Not all reviewers are dissin' Franklin. Josh Tyrangiel of Time is enthralled.
With just one song, "Respect," Franklin introduced feminism to popular music, but she has also sung about lesser things convincingly -- like riding on a freeway of love in a pink Cadillac -- and being drawn through destiny to duet partner George Michael. She can basically do anything, and So Damn Happy, Franklin's first album in five years, proves the point again. So Damn Happy doesn't have a single great song, and it doesn't matter.
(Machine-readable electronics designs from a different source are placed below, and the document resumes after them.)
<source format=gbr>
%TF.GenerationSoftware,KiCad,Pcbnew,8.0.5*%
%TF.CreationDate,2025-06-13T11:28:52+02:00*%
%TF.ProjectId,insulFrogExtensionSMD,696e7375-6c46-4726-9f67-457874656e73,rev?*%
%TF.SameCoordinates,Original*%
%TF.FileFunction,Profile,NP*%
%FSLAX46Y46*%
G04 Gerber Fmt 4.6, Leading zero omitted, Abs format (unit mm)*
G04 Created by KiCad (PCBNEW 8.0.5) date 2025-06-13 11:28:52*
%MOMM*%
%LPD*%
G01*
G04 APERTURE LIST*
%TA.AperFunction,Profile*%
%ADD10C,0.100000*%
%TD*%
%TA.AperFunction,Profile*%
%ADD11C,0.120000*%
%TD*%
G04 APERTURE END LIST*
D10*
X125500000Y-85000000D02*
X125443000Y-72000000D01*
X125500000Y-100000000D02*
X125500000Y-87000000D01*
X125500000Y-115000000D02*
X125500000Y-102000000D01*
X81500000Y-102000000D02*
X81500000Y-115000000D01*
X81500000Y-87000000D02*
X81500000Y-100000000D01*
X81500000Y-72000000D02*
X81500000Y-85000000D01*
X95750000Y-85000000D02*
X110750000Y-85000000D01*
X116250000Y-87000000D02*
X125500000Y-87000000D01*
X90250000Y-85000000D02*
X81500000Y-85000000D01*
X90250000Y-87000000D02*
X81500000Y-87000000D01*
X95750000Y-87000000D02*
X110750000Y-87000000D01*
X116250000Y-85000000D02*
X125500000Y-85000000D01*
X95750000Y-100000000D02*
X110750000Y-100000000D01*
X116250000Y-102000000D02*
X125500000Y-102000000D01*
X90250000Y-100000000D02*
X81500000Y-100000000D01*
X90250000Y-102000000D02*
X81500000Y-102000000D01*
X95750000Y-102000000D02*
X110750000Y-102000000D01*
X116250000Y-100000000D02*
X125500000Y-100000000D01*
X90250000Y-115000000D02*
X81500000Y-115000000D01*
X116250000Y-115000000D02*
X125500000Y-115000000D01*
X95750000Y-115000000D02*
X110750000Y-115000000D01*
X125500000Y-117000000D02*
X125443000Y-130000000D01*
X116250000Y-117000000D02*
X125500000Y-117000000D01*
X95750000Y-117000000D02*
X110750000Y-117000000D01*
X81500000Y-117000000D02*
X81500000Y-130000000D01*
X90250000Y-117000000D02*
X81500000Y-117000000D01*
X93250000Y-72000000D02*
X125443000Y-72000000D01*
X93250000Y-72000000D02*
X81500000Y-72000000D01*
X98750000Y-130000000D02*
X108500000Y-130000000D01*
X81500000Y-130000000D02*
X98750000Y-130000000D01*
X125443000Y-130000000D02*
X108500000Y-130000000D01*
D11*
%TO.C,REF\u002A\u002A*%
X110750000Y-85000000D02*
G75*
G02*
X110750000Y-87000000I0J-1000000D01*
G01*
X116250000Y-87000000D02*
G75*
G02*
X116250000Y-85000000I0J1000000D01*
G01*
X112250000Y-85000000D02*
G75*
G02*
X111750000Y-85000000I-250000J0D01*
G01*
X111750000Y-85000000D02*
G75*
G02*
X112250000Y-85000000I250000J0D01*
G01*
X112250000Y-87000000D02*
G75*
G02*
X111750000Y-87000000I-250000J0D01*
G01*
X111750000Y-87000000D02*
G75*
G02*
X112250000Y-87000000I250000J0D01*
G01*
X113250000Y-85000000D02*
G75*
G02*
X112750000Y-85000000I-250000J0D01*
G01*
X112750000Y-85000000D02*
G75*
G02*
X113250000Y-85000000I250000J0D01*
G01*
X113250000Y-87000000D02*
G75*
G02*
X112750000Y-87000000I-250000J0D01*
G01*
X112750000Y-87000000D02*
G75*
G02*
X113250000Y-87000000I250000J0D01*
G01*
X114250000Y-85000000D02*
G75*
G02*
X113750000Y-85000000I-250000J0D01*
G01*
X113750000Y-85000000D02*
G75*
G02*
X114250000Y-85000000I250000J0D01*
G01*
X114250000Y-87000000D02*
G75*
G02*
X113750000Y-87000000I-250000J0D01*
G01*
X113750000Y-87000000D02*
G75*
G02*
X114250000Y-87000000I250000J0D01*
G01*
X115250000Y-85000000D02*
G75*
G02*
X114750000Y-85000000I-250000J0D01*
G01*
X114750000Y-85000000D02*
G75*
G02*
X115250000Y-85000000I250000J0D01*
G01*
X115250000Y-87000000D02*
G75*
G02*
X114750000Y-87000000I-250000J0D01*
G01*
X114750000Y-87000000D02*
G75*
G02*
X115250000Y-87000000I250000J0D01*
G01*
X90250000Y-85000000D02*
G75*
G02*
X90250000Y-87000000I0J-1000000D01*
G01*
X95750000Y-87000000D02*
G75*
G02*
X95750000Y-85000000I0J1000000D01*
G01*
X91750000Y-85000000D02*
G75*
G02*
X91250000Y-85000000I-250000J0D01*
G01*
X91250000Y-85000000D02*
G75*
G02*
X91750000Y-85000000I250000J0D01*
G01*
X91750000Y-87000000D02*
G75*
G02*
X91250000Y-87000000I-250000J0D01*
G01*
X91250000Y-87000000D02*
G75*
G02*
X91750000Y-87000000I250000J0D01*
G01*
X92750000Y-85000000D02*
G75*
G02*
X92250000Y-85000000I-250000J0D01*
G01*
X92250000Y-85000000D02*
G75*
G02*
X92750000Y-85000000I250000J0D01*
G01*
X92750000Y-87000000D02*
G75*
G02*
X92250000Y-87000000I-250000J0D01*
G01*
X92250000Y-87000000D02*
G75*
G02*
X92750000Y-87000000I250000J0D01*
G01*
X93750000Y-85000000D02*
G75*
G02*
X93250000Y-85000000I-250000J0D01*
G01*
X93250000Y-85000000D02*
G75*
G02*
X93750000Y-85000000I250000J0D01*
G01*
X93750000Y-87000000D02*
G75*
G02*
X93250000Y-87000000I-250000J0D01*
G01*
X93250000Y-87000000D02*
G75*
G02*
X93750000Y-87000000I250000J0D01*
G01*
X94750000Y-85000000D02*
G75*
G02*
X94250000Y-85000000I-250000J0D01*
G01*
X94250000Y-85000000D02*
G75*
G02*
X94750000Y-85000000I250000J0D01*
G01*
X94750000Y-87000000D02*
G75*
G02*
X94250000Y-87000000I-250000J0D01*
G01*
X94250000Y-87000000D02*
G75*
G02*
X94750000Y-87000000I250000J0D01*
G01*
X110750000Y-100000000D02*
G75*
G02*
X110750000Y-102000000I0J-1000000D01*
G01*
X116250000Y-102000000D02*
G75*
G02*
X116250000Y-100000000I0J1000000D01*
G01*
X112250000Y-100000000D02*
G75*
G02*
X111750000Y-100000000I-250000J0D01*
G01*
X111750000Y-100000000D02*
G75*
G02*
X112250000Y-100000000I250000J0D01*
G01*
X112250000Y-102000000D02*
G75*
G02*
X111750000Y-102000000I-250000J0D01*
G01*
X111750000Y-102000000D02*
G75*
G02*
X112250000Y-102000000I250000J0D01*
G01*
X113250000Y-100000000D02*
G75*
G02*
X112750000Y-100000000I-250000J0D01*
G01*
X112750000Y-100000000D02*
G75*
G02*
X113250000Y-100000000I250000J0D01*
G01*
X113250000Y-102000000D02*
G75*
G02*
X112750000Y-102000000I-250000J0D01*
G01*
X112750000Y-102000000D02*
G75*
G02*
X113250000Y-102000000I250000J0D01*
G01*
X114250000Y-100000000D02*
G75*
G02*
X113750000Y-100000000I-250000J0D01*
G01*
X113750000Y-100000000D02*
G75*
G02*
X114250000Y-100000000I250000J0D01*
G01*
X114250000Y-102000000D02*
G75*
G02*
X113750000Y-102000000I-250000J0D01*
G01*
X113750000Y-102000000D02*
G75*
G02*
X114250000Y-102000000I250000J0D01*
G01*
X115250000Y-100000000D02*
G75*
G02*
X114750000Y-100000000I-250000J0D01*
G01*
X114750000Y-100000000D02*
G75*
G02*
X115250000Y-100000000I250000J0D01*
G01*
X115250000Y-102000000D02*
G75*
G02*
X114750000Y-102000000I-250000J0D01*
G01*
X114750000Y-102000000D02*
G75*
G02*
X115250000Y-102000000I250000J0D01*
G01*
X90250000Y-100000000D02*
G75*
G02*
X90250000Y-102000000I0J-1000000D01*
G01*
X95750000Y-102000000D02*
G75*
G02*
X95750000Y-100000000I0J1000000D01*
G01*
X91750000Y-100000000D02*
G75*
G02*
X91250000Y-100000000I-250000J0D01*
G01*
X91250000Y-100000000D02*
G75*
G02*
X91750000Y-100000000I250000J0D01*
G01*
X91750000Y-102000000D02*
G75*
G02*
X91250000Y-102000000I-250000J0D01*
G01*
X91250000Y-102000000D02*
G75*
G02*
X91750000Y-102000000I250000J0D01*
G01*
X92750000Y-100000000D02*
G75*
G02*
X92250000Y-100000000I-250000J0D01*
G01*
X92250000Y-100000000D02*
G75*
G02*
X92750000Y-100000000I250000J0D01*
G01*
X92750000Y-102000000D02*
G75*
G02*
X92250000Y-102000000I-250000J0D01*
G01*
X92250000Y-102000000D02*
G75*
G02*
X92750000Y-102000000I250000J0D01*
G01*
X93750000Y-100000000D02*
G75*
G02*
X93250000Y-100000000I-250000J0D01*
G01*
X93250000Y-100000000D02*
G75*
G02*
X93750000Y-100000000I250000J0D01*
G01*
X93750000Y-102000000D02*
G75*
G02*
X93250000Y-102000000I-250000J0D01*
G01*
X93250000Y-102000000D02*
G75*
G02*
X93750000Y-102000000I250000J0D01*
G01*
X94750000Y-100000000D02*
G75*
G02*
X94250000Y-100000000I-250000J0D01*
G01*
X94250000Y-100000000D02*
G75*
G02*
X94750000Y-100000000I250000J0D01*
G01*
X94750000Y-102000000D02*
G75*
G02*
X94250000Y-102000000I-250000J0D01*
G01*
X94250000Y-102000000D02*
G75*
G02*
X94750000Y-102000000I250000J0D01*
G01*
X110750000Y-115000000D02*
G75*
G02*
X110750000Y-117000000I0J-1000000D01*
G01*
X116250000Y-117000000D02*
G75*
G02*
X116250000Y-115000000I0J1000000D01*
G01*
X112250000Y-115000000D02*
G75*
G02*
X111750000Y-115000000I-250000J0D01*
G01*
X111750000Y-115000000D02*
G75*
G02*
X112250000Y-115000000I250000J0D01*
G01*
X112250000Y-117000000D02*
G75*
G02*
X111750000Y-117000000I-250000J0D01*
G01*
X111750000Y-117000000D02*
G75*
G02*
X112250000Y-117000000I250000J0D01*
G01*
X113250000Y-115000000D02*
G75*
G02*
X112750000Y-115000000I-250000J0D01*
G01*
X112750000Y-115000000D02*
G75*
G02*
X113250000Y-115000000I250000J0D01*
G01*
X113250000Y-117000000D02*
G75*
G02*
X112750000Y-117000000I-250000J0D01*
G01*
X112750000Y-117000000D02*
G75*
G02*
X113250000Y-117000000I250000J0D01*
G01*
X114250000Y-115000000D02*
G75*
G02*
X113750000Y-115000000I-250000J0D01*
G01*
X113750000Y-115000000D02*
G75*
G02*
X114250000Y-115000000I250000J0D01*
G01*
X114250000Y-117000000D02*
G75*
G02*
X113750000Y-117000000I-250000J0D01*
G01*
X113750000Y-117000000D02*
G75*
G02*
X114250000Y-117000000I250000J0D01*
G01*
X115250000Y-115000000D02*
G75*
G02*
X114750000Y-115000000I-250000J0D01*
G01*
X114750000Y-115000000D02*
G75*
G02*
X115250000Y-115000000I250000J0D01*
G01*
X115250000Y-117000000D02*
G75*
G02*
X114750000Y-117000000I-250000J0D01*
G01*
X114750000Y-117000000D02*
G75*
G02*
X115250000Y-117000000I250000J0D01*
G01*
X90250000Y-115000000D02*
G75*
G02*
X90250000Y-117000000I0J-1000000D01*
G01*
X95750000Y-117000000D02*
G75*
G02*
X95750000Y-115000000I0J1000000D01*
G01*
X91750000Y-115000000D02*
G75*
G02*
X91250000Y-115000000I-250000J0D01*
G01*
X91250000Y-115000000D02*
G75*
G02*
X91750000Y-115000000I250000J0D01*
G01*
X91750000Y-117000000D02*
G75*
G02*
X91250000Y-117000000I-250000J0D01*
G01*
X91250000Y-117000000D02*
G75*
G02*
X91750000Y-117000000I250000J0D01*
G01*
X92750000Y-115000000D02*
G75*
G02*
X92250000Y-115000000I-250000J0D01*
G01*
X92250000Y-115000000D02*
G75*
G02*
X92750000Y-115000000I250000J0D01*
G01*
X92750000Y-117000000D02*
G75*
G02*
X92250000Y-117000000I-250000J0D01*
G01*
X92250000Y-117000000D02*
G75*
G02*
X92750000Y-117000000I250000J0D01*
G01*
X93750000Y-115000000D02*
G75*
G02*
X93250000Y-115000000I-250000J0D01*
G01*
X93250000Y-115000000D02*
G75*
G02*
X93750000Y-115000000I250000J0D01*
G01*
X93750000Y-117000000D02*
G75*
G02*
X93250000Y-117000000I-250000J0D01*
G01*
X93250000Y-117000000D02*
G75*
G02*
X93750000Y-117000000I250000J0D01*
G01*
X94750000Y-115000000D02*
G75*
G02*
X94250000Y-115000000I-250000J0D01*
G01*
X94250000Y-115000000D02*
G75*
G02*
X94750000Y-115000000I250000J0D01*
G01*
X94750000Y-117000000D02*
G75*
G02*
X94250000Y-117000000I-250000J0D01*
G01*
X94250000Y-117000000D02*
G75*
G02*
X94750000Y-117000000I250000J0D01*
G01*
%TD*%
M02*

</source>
Most of the album is structured to let Franklin do her trademark thing: sing about making it through heartache with her faith intact. The Queen of Soul never really did melody: like an expert surgeon who leaves the nurses to stitch up, it's a little beneath her. Instead she rises and plunges over songs like "The Only Thing Missin'" and "Ain't No Way." It's a style the Mariah Careys of the world have copied and perverted into a circus act, but Franklin actually invests her rumbles and squeaks with authentic emotion.
The production on So Damn Happy is modern, minimalist and first-rate. Franklin has always had a great ear for contemporary music, which is why she has appeared in the Top 10 recently and James Brown hasn't. She gets Mary J. Blige to contribute some fine backing vocals and Jimmy Jam and Terry Lewis to offer up a nice song and -- presto! -- Aretha is radio-ready. It doesn't take much to make the timeless timely.
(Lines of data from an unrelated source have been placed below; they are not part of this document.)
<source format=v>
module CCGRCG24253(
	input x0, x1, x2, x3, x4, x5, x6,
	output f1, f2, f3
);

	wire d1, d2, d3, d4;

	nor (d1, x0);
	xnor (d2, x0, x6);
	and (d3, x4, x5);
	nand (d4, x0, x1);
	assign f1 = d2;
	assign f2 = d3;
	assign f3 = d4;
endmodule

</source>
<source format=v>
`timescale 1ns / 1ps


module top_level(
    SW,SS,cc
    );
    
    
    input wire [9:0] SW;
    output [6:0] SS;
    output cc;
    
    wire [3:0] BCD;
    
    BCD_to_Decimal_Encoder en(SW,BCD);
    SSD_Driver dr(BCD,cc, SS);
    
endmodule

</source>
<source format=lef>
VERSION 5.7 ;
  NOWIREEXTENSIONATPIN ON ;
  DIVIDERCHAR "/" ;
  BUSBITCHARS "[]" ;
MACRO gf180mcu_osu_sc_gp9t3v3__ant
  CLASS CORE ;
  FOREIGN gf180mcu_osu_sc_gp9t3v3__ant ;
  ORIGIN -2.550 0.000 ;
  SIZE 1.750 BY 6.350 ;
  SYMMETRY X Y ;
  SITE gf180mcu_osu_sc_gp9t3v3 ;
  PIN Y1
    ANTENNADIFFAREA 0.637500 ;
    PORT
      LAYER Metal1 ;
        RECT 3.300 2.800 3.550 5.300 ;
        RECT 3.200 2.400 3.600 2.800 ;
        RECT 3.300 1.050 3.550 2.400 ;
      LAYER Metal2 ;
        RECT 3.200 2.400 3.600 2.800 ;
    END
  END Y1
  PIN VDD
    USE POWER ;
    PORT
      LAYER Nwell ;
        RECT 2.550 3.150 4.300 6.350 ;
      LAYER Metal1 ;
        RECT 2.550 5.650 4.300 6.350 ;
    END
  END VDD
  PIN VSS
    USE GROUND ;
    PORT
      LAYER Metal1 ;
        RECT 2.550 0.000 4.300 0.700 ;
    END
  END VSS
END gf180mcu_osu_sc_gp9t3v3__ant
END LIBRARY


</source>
If you have seen the gorgeous cover photo for So Damn Happy, you may have exclaimed, "Bravo! She lost the weight!" as I did. For several years, Franklin's petite frame has carried enough pounds to make her morbidly obese, threatening her life. Those of us who care about her wish she would lose enough weight to reduce the risk to her health. Furthermore, she is a very attractive woman when thin or buxom. Unfortunately, it tain't so. The cover photo is the product of digital wizardry, not successful dieting.
I'm willing to drop the dough for the Queen's latest, regardless of Rolling Stone's two-star rating. In these times of paid and boosted MP3 downloads, we may be forgetting that it used to be common for listeners to buy albums knowing they were imperfect. The songs that soared were adequate justification, and, one could learn much about what works musically and what doesn't from the selections that didn't quite make it. That standard is one I'm comfortable with.